** Brief **
Nothing but the records, transcribed exactly, should appear in the answer; leave the pictures out.

** Available records **
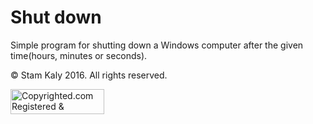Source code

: # Shut down

Simple program for shutting down a Windows computer after the given time(hours, minutes or seconds).

© Stam Kaly 2016. All rights reserved.

<a target="_blank" href="http://www.copyrighted.com/copyrights/view/mkid-nbed-fczz-zpmj"><img border="0" alt="Copyrighted.com Registered &amp; Protected 
MKID-NBED-FCZZ-ZPMJ" title="Copyrighted.com Registered &amp; Protected 
MKID-NBED-FCZZ-ZPMJ" width="150" height="40" src="http://static.copyrighted.com/images/seal.gif" /></a>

** Your response **
Source code

: # Shut down

Simple program for shutting down a Windows computer after the given time(hours, minutes or seconds).

© Stam Kaly 2016. All rights reserved.

<a target="_blank" href="http://www.copyrighted.com/copyrights/view/mkid-nbed-fczz-zpmj"><img border="0" alt="Copyrighted.com Registered &amp; Protected 
MKID-NBED-FCZZ-ZPMJ" title="Copyrighted.com Registered &amp; Protected 
MKID-NBED-FCZZ-ZPMJ" width="150" height="40" src="http://static.copyrighted.com/images/seal.gif" /></a>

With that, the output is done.